Work request:
Going through the entries below, copy out each line that contains "wrist".

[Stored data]
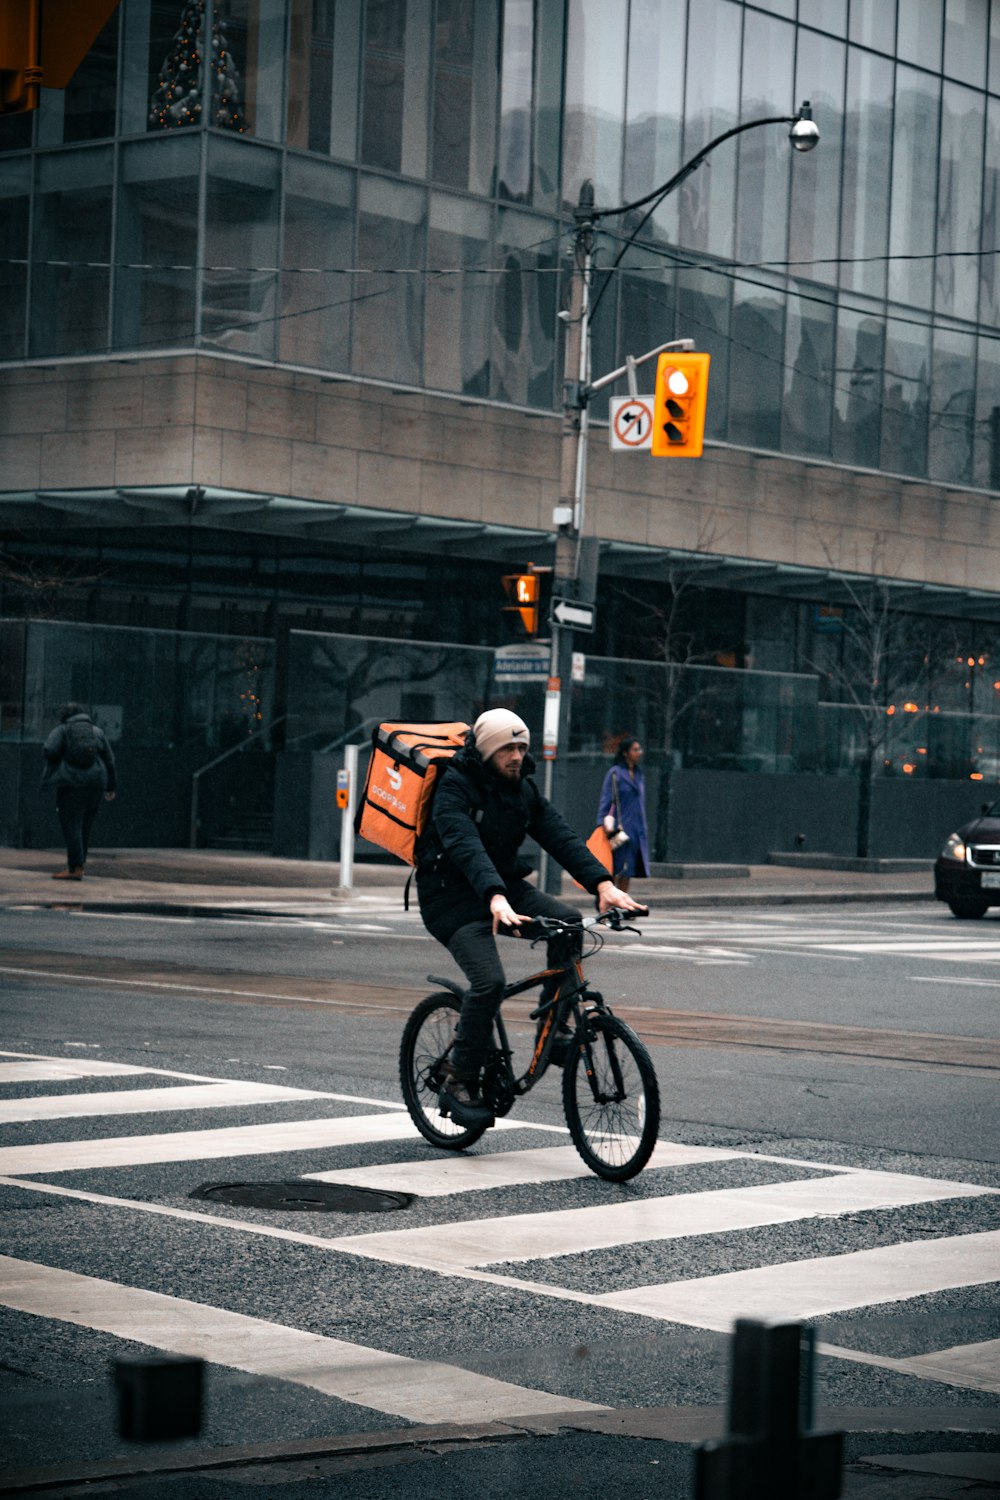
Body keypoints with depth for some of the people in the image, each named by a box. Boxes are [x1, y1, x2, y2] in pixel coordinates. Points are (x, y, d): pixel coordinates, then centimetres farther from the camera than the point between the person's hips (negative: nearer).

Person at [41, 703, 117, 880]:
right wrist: (111, 787, 18)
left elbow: (49, 751, -10)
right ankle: (77, 864, 12)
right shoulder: (97, 732, 16)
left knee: (71, 825, -5)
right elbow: (109, 759, 13)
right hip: (95, 783, 4)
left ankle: (75, 868, -13)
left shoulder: (61, 730, 6)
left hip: (71, 783, -4)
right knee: (84, 826, 11)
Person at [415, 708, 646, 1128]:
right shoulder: (454, 787, -16)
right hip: (452, 895, -6)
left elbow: (560, 836, -7)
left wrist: (602, 882, -24)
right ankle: (459, 1084, -9)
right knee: (489, 981, -25)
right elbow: (466, 847, -33)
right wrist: (495, 899, -49)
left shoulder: (523, 789, 5)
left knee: (568, 920, -19)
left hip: (504, 885, 6)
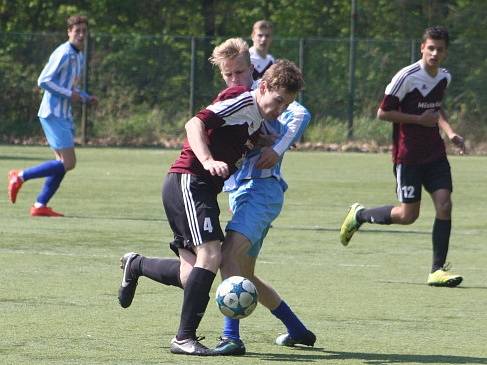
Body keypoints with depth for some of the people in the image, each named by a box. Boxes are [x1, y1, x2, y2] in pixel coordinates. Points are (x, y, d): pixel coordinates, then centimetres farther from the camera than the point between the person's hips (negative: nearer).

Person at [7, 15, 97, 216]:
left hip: (63, 116, 10)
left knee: (63, 164, 7)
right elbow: (43, 81, -18)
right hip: (53, 114, -10)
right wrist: (70, 94, -19)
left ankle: (40, 206, 9)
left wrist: (87, 98, 10)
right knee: (67, 163, -13)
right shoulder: (63, 54, -14)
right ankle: (20, 177, -5)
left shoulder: (79, 56, 16)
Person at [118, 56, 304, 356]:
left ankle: (136, 265, 30)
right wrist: (208, 161, -34)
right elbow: (196, 124, -21)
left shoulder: (257, 118, 17)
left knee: (192, 277, 4)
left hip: (204, 189, 9)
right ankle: (185, 338, -13)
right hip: (188, 182, -9)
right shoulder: (242, 100, -11)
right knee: (211, 255, -19)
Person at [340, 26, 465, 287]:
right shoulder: (407, 77, -16)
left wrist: (450, 133, 11)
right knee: (408, 215, -3)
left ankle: (438, 270, -6)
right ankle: (359, 215, 23)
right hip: (408, 155, -6)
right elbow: (383, 113, -14)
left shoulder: (444, 77, 8)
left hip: (434, 154, 6)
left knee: (444, 204, -10)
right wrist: (420, 119, -16)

Reply to the task:
right wrist: (111, 787, 18)
left wrist: (602, 882, -24)
right wrist: (495, 899, -49)
right wrist: (70, 94, -19)
left wrist: (87, 98, 10)
right wrist: (208, 161, -34)
left wrist: (450, 133, 11)
right wrist: (420, 119, -16)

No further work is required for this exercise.